→ Exercises
1. Answer these questions about the GROMACS forum thread:
(a) Which GROMACS version is reported?
(b) What value is OMP_NUM_THREADS set to in the commands shown?
(c) In the reply, what condition is named under which the observations would not be expected?
2. Copy out the stretch of the GROMACS forum thread from "mpirun -np 1" through "to be expected.".

→ Passage for review
Optimizing number of cpu cores in a gpu node run

GROMACS version: 2023.2
GROMACS modification: No

Dear GMX users,

I’ve tested the performance of mdrun on a gpu node using different numbers of cpu cores. I’ve noticed that the simulations do not benefit from an increased number of cores (see plot below). Is this an expected behavior when all bonded and non-bonded calculations are offloaded to the gpu? Is there a way to take advantage of the larger number of cores available?

Here are the commands that I’ve used:

export OMP_NUM_THREADS=40 #Vary this number

export GMX_ENABLE_DIRECT_GPU_COMM=1

export GMX_FORCE_UPDATE_DEFAULT_GPU=true

mpirun -np 1 gmx_mpi mdrun -deffnm md_0_1 -nb gpu -bonded gpu -pme gpu -resetstep 90000 -noconfout

Best regards,

Gustavo

Hi!

Is this an expected behavior when all bonded and non-bonded calculations are offloaded to the gpu?

You are already offloading most of the work to the GPU. CPU still has things to do, but, unless you have some CPU-only forces in your simulations, your observations are to be expected.

→ Provided data

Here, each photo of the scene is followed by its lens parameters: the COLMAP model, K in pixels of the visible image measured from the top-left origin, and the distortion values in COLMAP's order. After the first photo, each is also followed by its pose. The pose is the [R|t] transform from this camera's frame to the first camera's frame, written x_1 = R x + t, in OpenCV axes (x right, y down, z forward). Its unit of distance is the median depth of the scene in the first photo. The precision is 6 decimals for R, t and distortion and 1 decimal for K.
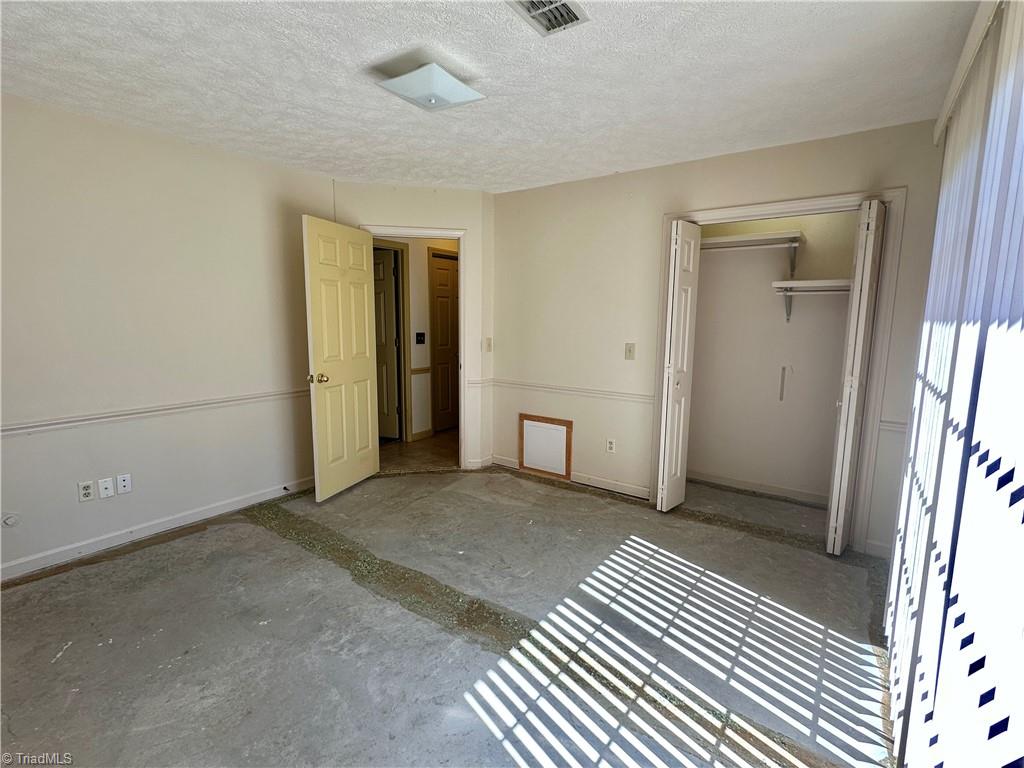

→ Task results
1.
(a) 2023.2
(b) 40
(c) Having some CPU-only forces in the simulations

2.
mpirun -np 1 gmx_mpi mdrun -deffnm md_0_1 -nb gpu -bonded gpu -pme gpu -resetstep 90000 -noconfout

Best regards,

Gustavo

Hi!

Is this an expected behavior when all bonded and non-bonded calculations are offloaded to the gpu?

You are already offloading most of the work to the GPU. CPU still has things to do, but, unless you have some CPU-only forces in your simulations, your observations are to be expected.